§ WHAT TO WORK ON: Show all lines of the entries in which the word "index" is found.

Extracted data entries

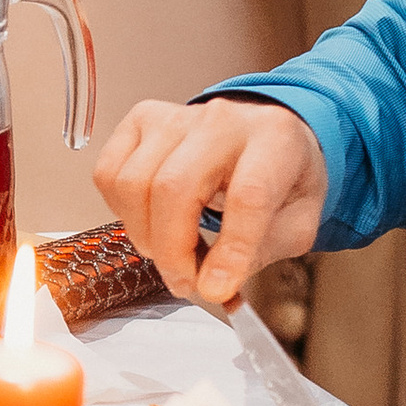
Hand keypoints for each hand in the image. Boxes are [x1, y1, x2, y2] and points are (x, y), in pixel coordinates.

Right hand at [92, 96, 326, 309]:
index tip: (216, 289)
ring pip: (133, 182)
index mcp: (275, 139)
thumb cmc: (279, 178)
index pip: (247, 195)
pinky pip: (109, 173)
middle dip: (172, 250)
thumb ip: (259, 254)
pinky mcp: (142, 121)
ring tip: (170, 252)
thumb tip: (213, 285)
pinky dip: (121, 211)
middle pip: (175, 186)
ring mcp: (176, 117)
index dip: (230, 249)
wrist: (262, 138)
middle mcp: (222, 120)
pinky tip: (149, 220)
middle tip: (185, 282)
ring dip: (144, 235)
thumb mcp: (297, 222)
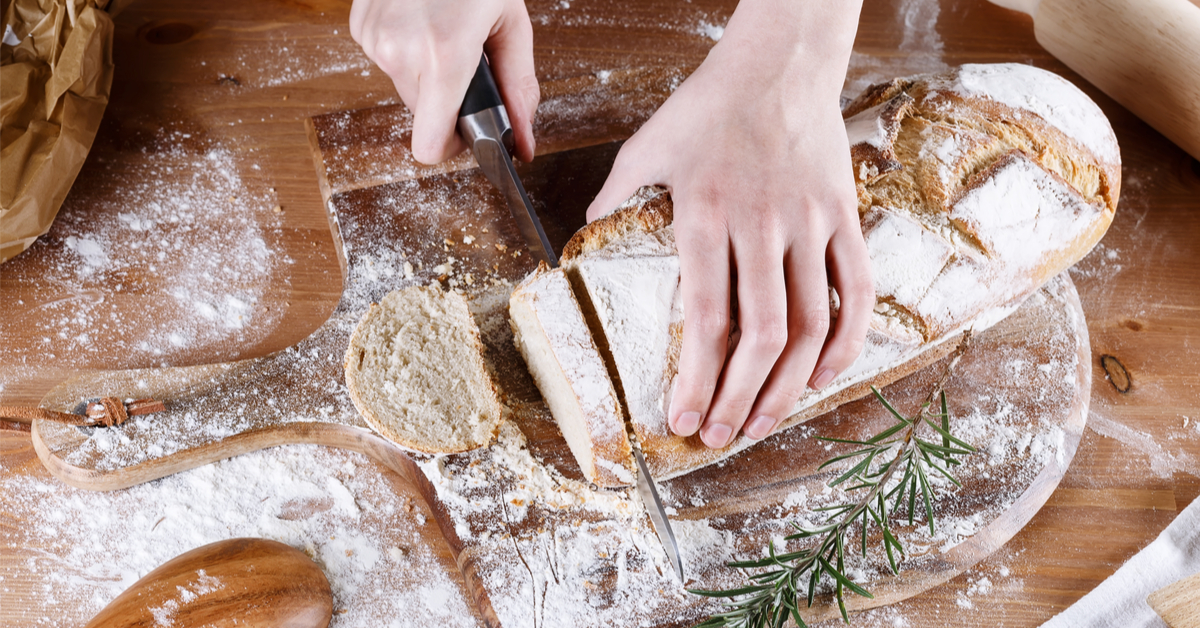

§ ANSWER SECTION:
index tip: (216, 289)
index mcp: (275, 139)
index pip: (247, 195)
index dip: (230, 249)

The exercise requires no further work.